--- Passo citato ---
^^^^^^^^^^^^^^^^
Tecniche di Produzione

testi a cura di Mario Moretti

La tecnica dei dischi

La tecnica dei dischi consisteva nel soffiare una sfera che poi veniva attaccata ad un puntello nella posizione opposta alla canna da soffio. Una volta staccata la canna, la posta era aperta progressivamente in corrispondenza al foro lasciato dalla canna da soffio. Riscaldata intensamente e girata rapidamente, la semisfera si apriva in un disco per forza centrifuga ; tale tecnica è ancora oggi usata nella lavorazione artigianale di piatti, di ciotole aperte e dei dischi policromi delle vetrate legate al piombo. Staccato dal puntello, il disco, se di piccole dimensioni ( fino ad una ventina di cm di diametro ) venivano utilizzati tali e quali. I dischi più grandi, che potevano superare il metro di diametro, venivano tagliati in quadri. Lo spessore è irregolare (più spesso al centro, meno ai bordi ), ma le superfici erano più limpide, perché si formavano nell'aria senza contatto con altre superfici.
La tecnica del disco, come quella del cilindro, vennero messe a punto nei primi secoli d.C. e la loro produzione continuò fino al XIX secolo. Alcune limitate produzioni ( vetro cattedrale ) continuano ancor oggi per la produzione di vetrate artistiche.
^^^^^^^^^^^^^^^^
--- Obiettivo ---
Trascrivi di nuovo la parte del brano sulla tecnica dei dischi che si apre con le parole "La tecnica del" e si chiude con "di vetrate artistiche.", scambiando "XIX secolo" con "XVIII secolo".

--- Righe ---
^^^^^^^^^^^^^^^^
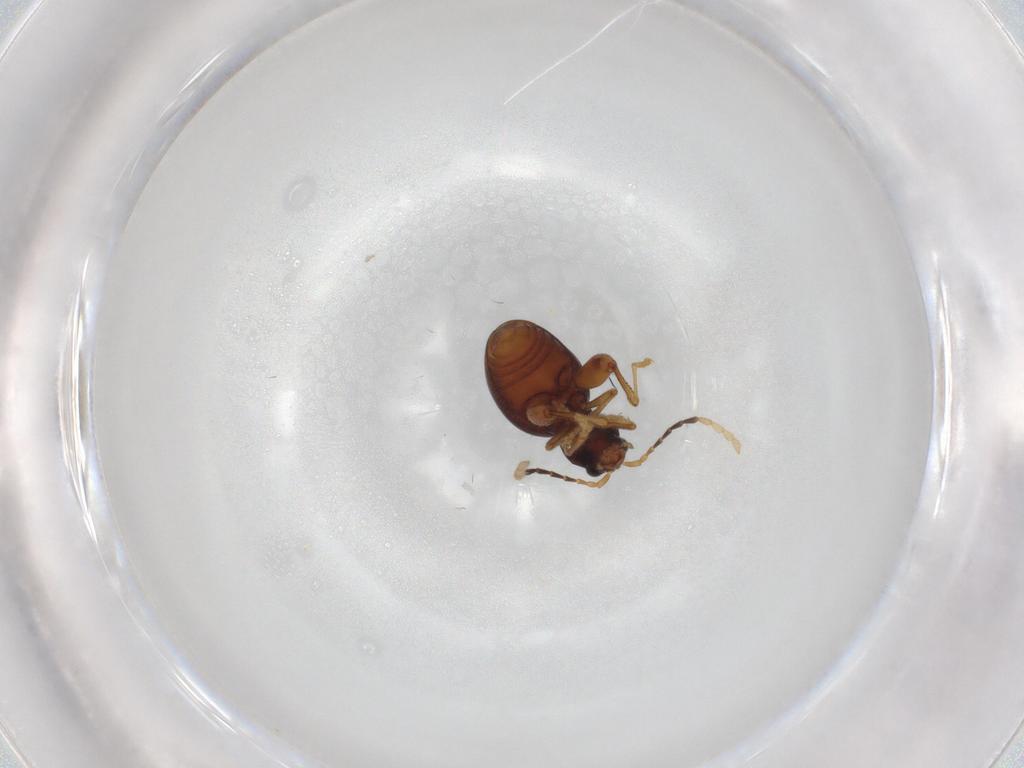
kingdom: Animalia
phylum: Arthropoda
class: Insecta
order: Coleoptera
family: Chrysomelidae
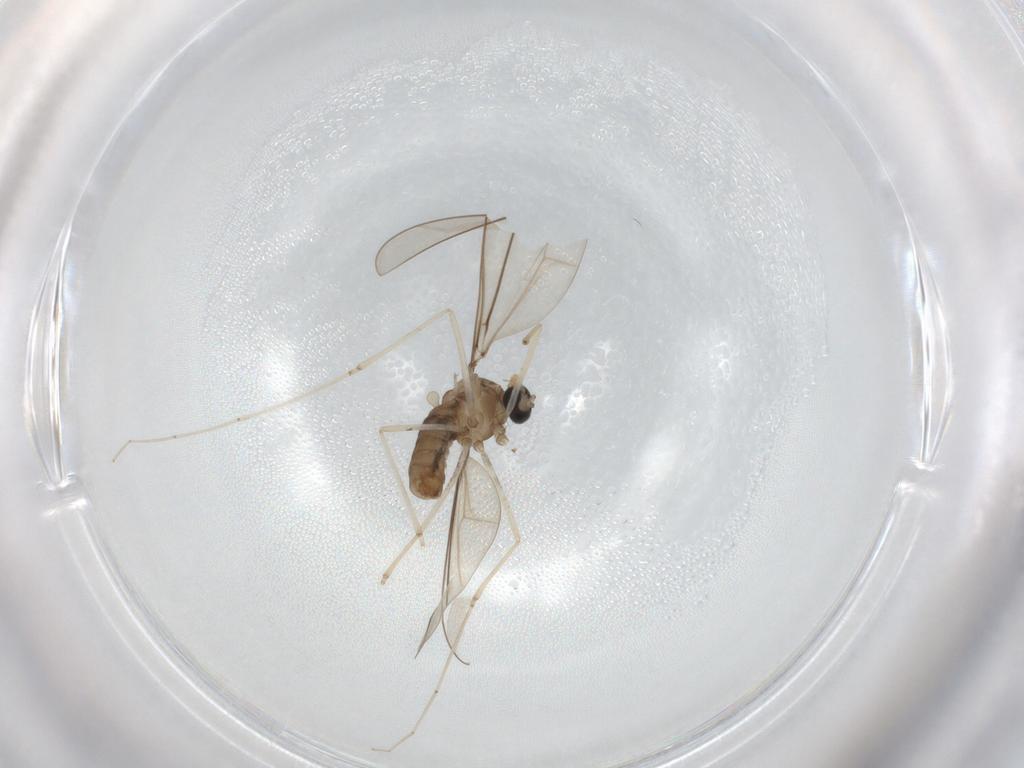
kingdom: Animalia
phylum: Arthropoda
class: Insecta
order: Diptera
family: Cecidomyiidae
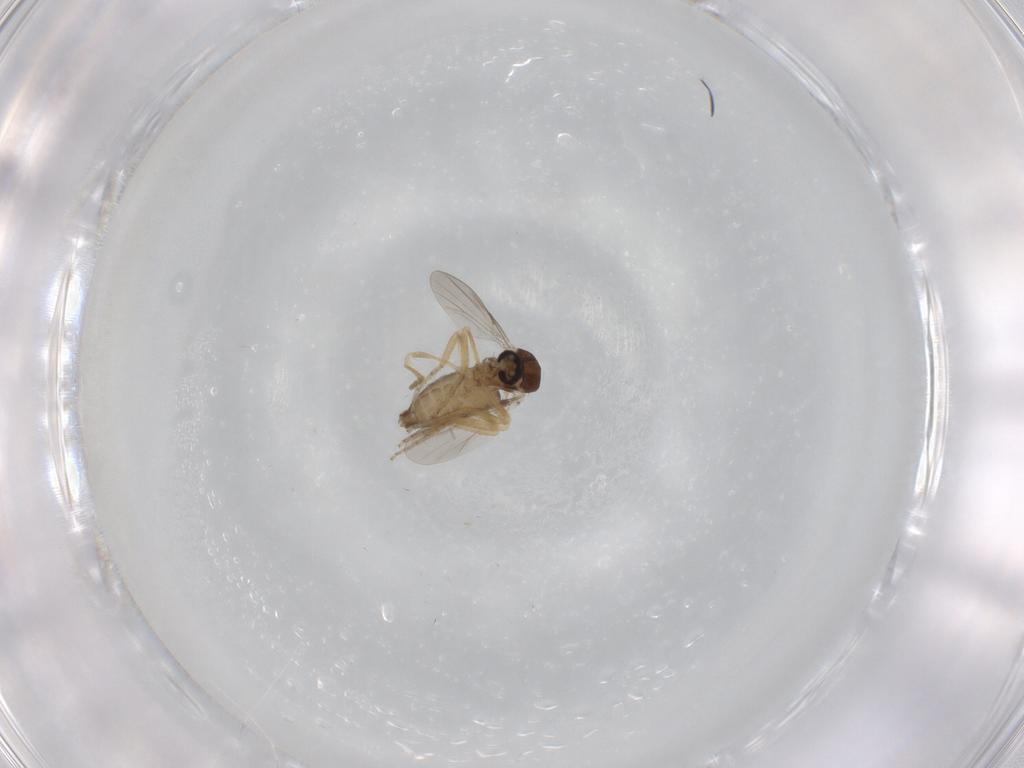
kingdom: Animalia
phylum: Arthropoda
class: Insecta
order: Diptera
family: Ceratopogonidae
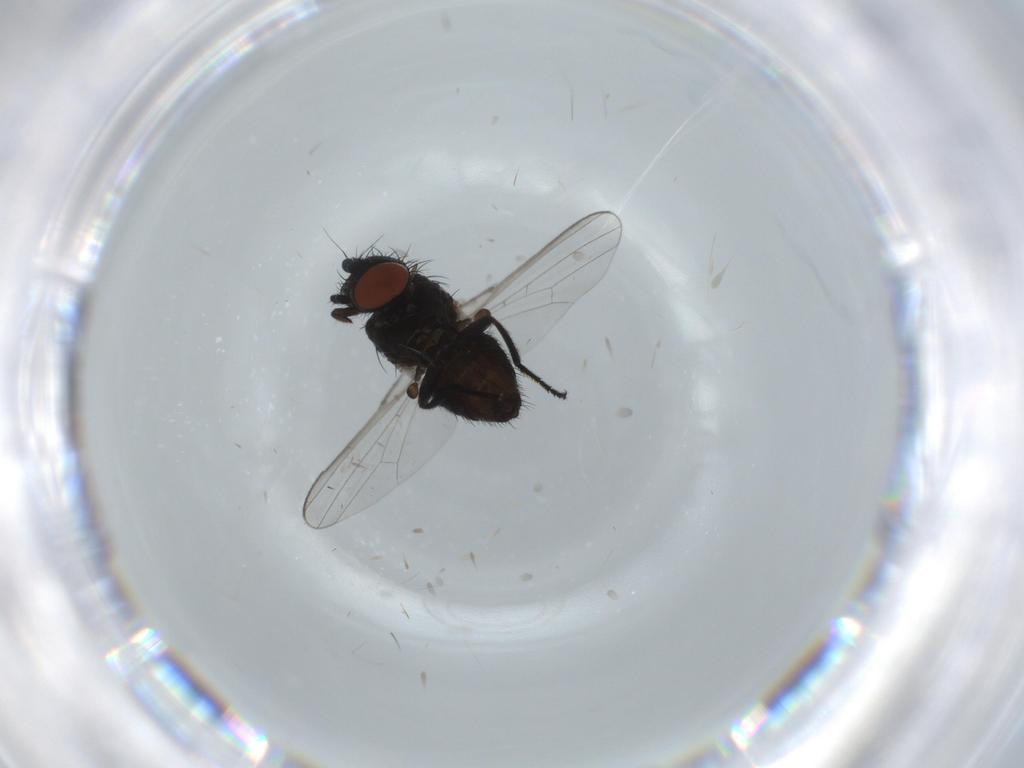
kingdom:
^^^^^^^^^^^^^^^^
--- Soluzione svolta ---
La tecnica del disco, come quella del cilindro, vennero messe a punto nei primi secoli d.C. e la loro produzione continuò fino al XVIII secolo. Alcune limitate produzioni ( vetro cattedrale ) continuano ancor oggi per la produzione di vetrate artistiche.